WHAT NEEDS TO BE DONE:
Please present the material as a numbered list, starting at its first line and ending at the line that contains "common name: Differential grasshopper". Leave out any blank lines.

----------------

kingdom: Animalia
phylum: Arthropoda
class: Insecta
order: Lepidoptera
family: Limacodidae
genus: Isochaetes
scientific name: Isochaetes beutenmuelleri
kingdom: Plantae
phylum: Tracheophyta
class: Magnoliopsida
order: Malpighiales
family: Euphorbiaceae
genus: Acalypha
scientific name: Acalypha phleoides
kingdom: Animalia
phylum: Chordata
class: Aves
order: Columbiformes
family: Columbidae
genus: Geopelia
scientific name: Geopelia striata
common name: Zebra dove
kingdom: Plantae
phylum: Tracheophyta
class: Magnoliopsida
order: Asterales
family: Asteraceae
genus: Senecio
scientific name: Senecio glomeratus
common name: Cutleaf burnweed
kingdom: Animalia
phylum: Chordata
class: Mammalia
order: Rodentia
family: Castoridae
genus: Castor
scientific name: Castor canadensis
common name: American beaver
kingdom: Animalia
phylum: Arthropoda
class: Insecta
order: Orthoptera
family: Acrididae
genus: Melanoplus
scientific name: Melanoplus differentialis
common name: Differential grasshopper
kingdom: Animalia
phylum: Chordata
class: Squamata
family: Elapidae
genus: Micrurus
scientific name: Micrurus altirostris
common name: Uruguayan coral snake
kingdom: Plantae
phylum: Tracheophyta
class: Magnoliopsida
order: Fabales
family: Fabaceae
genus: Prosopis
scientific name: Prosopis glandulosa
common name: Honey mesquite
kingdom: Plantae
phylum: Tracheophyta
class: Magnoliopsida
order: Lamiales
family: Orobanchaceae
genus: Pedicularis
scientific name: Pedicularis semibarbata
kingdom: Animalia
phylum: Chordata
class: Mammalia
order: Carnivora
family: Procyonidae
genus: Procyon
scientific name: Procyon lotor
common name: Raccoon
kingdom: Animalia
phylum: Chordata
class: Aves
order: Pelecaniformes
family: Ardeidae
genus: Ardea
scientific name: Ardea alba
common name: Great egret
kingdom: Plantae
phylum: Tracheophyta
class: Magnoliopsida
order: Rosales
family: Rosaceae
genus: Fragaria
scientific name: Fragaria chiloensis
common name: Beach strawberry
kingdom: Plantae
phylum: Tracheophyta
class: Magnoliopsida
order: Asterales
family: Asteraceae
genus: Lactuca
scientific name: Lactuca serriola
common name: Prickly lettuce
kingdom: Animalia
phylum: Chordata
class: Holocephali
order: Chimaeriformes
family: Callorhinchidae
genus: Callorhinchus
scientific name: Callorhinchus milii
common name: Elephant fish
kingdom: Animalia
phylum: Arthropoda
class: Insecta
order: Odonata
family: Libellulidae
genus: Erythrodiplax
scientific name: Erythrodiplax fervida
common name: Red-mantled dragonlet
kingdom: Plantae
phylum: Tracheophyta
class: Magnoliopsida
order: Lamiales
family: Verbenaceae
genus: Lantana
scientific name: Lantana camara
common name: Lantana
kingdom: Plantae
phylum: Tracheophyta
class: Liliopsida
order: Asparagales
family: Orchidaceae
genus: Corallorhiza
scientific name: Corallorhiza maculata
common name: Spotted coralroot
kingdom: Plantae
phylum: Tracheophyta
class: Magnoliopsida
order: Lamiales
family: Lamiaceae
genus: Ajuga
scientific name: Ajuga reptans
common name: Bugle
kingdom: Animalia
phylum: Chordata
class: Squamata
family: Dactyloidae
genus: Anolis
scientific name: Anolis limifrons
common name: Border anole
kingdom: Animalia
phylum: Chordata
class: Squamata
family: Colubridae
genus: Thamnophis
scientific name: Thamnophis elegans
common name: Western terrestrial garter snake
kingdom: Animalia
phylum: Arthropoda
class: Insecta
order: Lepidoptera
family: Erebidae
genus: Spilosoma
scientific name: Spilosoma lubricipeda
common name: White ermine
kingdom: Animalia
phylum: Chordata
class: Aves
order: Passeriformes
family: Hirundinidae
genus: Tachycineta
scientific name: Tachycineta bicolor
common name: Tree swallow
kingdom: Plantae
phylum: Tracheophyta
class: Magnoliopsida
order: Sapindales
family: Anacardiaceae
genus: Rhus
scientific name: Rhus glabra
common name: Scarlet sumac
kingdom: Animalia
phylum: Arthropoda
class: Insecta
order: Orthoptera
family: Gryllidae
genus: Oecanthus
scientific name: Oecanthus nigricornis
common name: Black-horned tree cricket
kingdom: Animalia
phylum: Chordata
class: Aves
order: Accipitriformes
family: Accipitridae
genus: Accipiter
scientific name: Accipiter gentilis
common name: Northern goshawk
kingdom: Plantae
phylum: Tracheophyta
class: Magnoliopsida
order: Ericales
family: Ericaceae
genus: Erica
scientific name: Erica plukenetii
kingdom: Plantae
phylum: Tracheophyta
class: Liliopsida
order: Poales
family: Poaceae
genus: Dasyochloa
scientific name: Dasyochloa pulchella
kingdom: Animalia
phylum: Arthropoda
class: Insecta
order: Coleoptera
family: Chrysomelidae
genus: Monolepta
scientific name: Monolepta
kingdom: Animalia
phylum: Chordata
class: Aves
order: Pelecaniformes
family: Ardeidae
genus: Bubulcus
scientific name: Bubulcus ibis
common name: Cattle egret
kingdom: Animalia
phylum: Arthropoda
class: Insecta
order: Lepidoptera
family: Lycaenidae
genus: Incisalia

----------------

COMPLETE OUTPUT:
1. kingdom: Animalia
2. phylum: Arthropoda
3. class: Insecta
4. order: Lepidoptera
5. family: Limacodidae
6. genus: Isochaetes
7. scientific name: Isochaetes beutenmuelleri
8. kingdom: Plantae
9. phylum: Tracheophyta
10. class: Magnoliopsida
11. order: Malpighiales
12. family: Euphorbiaceae
13. genus: Acalypha
14. scientific name: Acalypha phleoides
15. kingdom: Animalia
16. phylum: Chordata
17. class: Aves
18. order: Columbiformes
19. family: Columbidae
20. genus: Geopelia
21. scientific name: Geopelia striata
22. common name: Zebra dove
23. kingdom: Plantae
24. phylum: Tracheophyta
25. class: Magnoliopsida
26. order: Asterales
27. family: Asteraceae
28. genus: Senecio
29. scientific name: Senecio glomeratus
30. common name: Cutleaf burnweed
31. kingdom: Animalia
32. phylum: Chordata
33. class: Mammalia
34. order: Rodentia
35. family: Castoridae
36. genus: Castor
37. scientific name: Castor canadensis
38. common name: American beaver
39. kingdom: Animalia
40. phylum: Arthropoda
41. class: Insecta
42. order: Orthoptera
43. family: Acrididae
44. genus: Melanoplus
45. scientific name: Melanoplus differentialis
46. common name: Differential grasshopper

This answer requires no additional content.